There is no doubt that we must move away from fossil fuels. California’s emission standards and policies like Cap-and-Trade are models for other states to consider as we begin to realize the effects of the mess we’ve gotten ourselves into. However, even these practices, which many perceive as radical and inconvenient, should be considered only as a starting point. Instead, Right to Zero seems to view these means as an end in itself.
Everyone loves the idea of having their organic, gluten-free cake with non-hydrogenated frosting and eating it, too. Too often, efforts to create an environmentally friendly lifestyle are merely an attempt to power the industrial status quo with “green” energy. While the Right to Zero agenda of producing no emissions at street level is a worthy goal, it won’t solve the underlying problem of industrial culture.
Unfortunately, industrial culture as we know it is possible only when fueled by a bountiful supply of cheap, concentrated energy. We’ve been working our way through such a glut for the last 150 years or so. But as fossil fuels become harder and more energetically expensive to obtain, and the effects of a century and a half of burning them come home to roost, we need a better plan than just turning off the coal plants and rehooking the grid wires to wind farms. We need a completely new vision.

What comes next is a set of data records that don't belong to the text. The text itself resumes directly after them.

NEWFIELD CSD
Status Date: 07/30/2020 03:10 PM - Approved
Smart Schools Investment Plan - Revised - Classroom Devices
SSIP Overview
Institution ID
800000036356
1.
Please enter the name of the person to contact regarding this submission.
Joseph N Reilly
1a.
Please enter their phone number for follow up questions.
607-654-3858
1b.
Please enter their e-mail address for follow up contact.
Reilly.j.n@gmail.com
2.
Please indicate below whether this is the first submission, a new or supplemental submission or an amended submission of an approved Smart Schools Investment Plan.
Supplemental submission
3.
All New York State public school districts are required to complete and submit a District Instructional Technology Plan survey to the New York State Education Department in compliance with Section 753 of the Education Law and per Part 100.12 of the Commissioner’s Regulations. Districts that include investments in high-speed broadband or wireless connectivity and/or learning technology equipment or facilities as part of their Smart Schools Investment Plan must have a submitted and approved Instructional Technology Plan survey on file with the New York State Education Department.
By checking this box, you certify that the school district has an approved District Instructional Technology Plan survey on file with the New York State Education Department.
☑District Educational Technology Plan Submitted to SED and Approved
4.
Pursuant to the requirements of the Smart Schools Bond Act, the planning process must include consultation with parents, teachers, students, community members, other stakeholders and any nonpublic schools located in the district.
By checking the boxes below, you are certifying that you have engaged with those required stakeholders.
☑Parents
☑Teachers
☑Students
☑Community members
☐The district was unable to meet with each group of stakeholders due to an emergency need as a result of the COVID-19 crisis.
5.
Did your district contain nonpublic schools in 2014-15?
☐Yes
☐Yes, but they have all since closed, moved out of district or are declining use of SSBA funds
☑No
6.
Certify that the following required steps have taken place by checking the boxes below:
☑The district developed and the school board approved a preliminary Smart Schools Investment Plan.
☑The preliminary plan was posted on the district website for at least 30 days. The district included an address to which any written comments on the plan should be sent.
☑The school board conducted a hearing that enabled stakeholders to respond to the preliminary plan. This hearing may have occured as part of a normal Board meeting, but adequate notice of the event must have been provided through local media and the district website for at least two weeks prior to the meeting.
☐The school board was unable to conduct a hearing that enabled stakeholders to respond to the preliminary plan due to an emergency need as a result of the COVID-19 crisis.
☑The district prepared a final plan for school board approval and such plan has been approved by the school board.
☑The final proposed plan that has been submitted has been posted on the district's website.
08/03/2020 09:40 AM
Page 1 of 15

For instance, let’s stop pretending that hooking everything up to the electrical grid will ever be energy efficient. No matter how electricity is generated, a surprising amount is lost between the power plant and the final end use. Thermodynamic limits mean that only a fraction of the potential energy in the material we burn to create electricity actually makes it onto the grid in the first place. Granted, this matters more when we’re burning coal than when we’re collecting sunlight, but diffuse and fickle sunlight isn’t up to powering all of our energy wants, either. Once the power is sent through the wires, even more is lost as heat every step of the way.

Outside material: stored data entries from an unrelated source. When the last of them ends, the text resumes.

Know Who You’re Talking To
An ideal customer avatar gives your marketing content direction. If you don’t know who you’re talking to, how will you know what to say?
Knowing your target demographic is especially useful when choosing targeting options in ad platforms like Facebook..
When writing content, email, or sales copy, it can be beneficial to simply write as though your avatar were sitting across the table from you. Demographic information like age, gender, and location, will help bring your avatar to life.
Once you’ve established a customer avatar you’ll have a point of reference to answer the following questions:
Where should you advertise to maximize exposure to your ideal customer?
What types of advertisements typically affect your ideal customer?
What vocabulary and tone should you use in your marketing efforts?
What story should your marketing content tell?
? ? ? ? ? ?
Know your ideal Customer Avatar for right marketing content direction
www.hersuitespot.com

Lost in Transmission: How much energy do we lose from plant to plug? Posted by Inside Energy.
One way to make better use of energy is to create it much closer to the end user. This means decentralizing production and empowering individual households to create the energy they need. Of course, it’s hard to fuel a modern, electricity-hungry home only on the power the household can create for itself with local renewables. That’s why an honest reckoning and reduction our needs and wants to more manageable levels for a lower energy budget is the first step toward true sustainability. This does not mean buying new cars that are built in power-sucking factories so that we can plug them into the grid and fuel them with coal burned miles away (and probably in a poorer neighborhood). These moves only outsource our pollution to somewhere else.

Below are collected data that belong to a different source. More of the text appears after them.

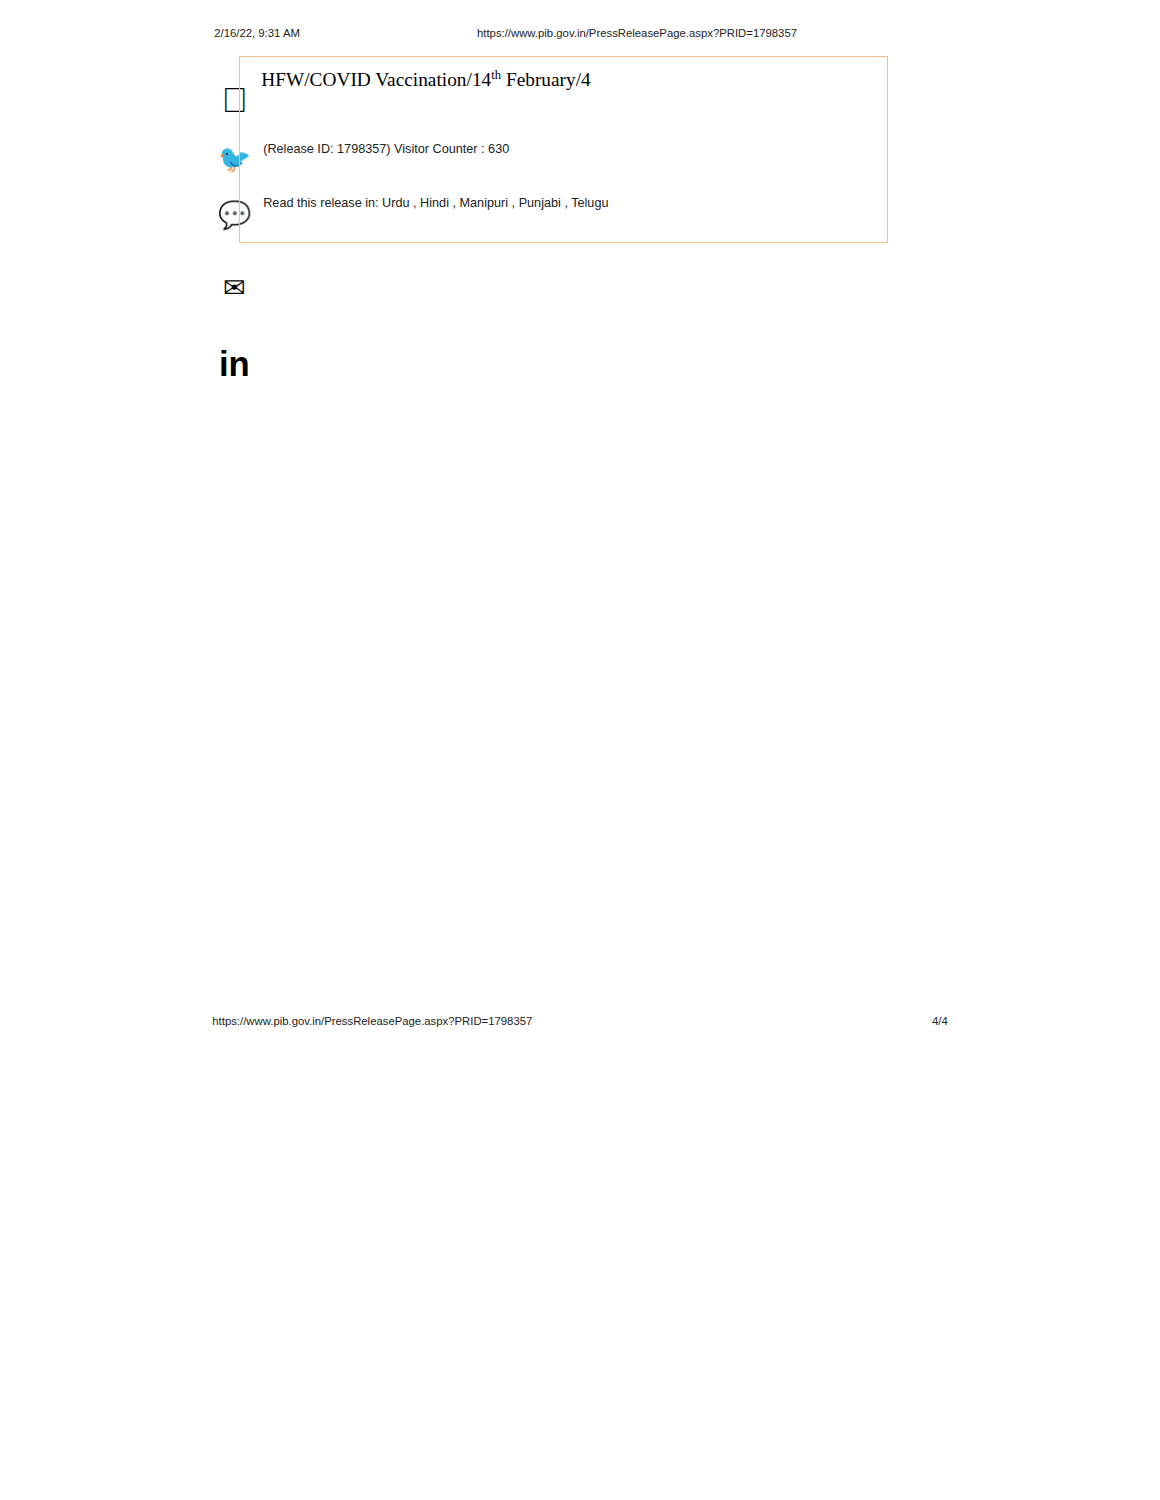2/16/22, 9:31 AM
https://www.pib.gov.in/PressReleasePage.aspx?PRID=1798357
 🐦 💬 ✉ in
HFW/COVID Vaccination/14th February/4
(Release ID: 1798357) Visitor Counter : 630
Read this release in: Urdu , Hindi , Manipuri , Punjabi , Telugu
https://www.pib.gov.in/PressReleasePage.aspx?PRID=1798357
4/4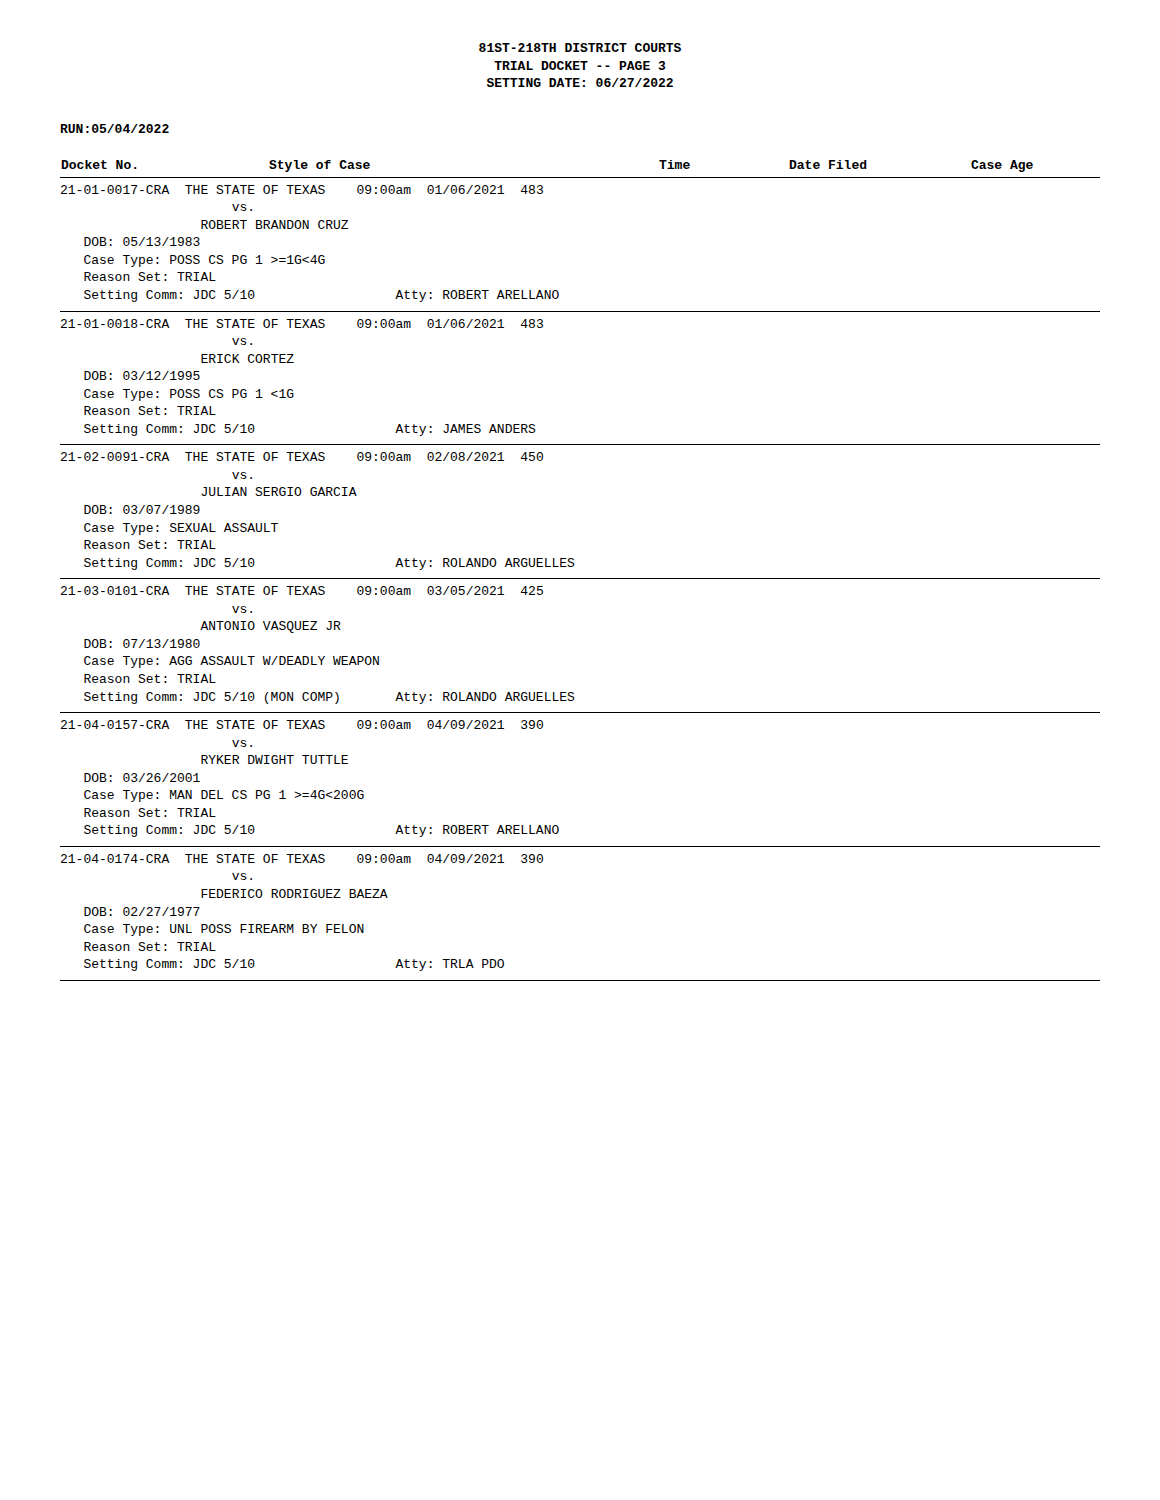81ST-218TH DISTRICT COURTS
TRIAL DOCKET -- PAGE 3
SETTING DATE: 06/27/2022
RUN:05/04/2022
| Docket No. | Style of Case | Time | Date Filed | Case Age |
| --- | --- | --- | --- | --- |
21-01-0017-CRA THE STATE OF TEXAS 09:00am 01/06/2021 483
vs.
ROBERT BRANDON CRUZ
DOB: 05/13/1983
Case Type: POSS CS PG 1 >=1G<4G
Reason Set: TRIAL
Setting Comm: JDC 5/10
Atty: ROBERT ARELLANO
21-01-0018-CRA THE STATE OF TEXAS 09:00am 01/06/2021 483
vs.
ERICK CORTEZ
DOB: 03/12/1995
Case Type: POSS CS PG 1 <1G
Reason Set: TRIAL
Setting Comm: JDC 5/10
Atty: JAMES ANDERS
21-02-0091-CRA THE STATE OF TEXAS 09:00am 02/08/2021 450
vs.
JULIAN SERGIO GARCIA
DOB: 03/07/1989
Case Type: SEXUAL ASSAULT
Reason Set: TRIAL
Setting Comm: JDC 5/10
Atty: ROLANDO ARGUELLES
21-03-0101-CRA THE STATE OF TEXAS 09:00am 03/05/2021 425
vs.
ANTONIO VASQUEZ JR
DOB: 07/13/1980
Case Type: AGG ASSAULT W/DEADLY WEAPON
Reason Set: TRIAL
Setting Comm: JDC 5/10 (MON COMP)
Atty: ROLANDO ARGUELLES
21-04-0157-CRA THE STATE OF TEXAS 09:00am 04/09/2021 390
vs.
RYKER DWIGHT TUTTLE
DOB: 03/26/2001
Case Type: MAN DEL CS PG 1 >=4G<200G
Reason Set: TRIAL
Setting Comm: JDC 5/10
Atty: ROBERT ARELLANO
21-04-0174-CRA THE STATE OF TEXAS 09:00am 04/09/2021 390
vs.
FEDERICO RODRIGUEZ BAEZA
DOB: 02/27/1977
Case Type: UNL POSS FIREARM BY FELON
Reason Set: TRIAL
Setting Comm: JDC 5/10
Atty: TRLA PDO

Of course, the Reagan administration sold us on the idea that we didn’t have to suffer through all of this hippy-dippy efficiency stuff. And except for local campaigns like Right to Zero, the Trump administration is pounding nails in environmentalism’s upcycled wooden coffin. The challenge we face is daunting. It’s hard to fight both businesses and the government in order to save the world for ourselves and our coal-rolling neighbors. That’s one reason why green veneers, like Right to Zero, which assure us we can do so without giving up any of our modern comforts, tempt us so easily. Don’t be seduced, though. The fight should be for a much bigger prize.